The stellar play, which includes a pair of two-skater disadvantages for over a minute and a half each that were successfully killed, puts Minnesota’s penalty unit third in the Western Collegiate Hockey Association behind only the University’s Duluth campus and North Dakota.

This weekend, Minnesota’s penalty kill unit will be put to the test as it battles Ohio State.

The Buckeyes have the best power play unit in the WCHA, converting 12 of 30 chances.

“Ohio State is something we’re probably going to focus on,” senior forward Becky Wacker said. “If we can be successful there, then we will limit their opportunities.”

One reason for the Gophers’ success when down a skater is first-year assistant coach Laura Slominski.

“Slominski’s been doing a great job,” Wacker said. “We are a month into the season and she already knows how to talk to different players and how to explain things to different people.”

The former Minnesota Ms. Hockey Award winner played for the Gophers from 1998-2002, then began coaching as an assistant at St. Olaf College from 2002-04.

From there, Slominski took over the head coaching duties of the girls’ hockey program at Kennedy High School, where she also taught math, until taking an assistant coaching position at St. Cloud State last season.

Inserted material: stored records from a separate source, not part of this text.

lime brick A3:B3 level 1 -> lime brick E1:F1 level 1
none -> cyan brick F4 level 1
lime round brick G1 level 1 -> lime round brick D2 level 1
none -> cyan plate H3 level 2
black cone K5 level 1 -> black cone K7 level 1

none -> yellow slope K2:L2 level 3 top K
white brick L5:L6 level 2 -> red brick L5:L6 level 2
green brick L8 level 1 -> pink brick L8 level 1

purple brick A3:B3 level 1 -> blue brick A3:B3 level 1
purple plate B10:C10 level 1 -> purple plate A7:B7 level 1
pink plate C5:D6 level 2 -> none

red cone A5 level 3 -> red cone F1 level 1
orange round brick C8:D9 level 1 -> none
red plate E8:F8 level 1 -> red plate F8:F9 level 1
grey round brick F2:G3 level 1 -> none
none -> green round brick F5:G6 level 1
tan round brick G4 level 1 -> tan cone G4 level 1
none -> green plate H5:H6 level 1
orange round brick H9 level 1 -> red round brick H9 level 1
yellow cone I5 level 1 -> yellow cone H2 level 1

“My playing experience here was unbelievable,” she said. “When I left here I knew I kind of wanted to get into coaching. My ultimate goal was to get back here. I don’t think I ever would have imagined it happened as fast as it did.”

Now reunited with head coach Laura Halldorson, Slominski will take over the penalty kill team, coordinate recruiting, coach the forwards on the ice and help run practice.

“I coached at St. Olaf with my old high school coach, so it’s kind of funny now that I’ve coached with both coaches that I used to play for,” Slominski said.

Slominski said Minnesota’s tradition and the fact that she played here makes coaching different than at other schools.

“She does a great job of looking at video and teaching us different ways to kill the penalty,” junior forward Whitney Graft said. “Coach Slominski has brought on a very aggressive penalty kill, something we’ve never done before.”

Slominski’s philosophy is that aggressive play will cause opponents to make mistakes, unlike a passive style where the team is focused on playing defense during disadvantages.

“Last year, there were times when certain teams seemed to dominate us,” Wacker said. “We needed to figure out how to beat them. We were giving up three goals a game. That’s bad and there is no other way to say it.”

The aggressiveness paid off against New Hampshire earlier this year when senior forward Andrea Nichols scored a short-handed goal that kept the Gophers in the game.

“So far, we’ve been nothing but impressed, and I think each week it has gotten better,” Slominski said. “We just need to continue improving so that by the end of the year, we are as strong as we can be.”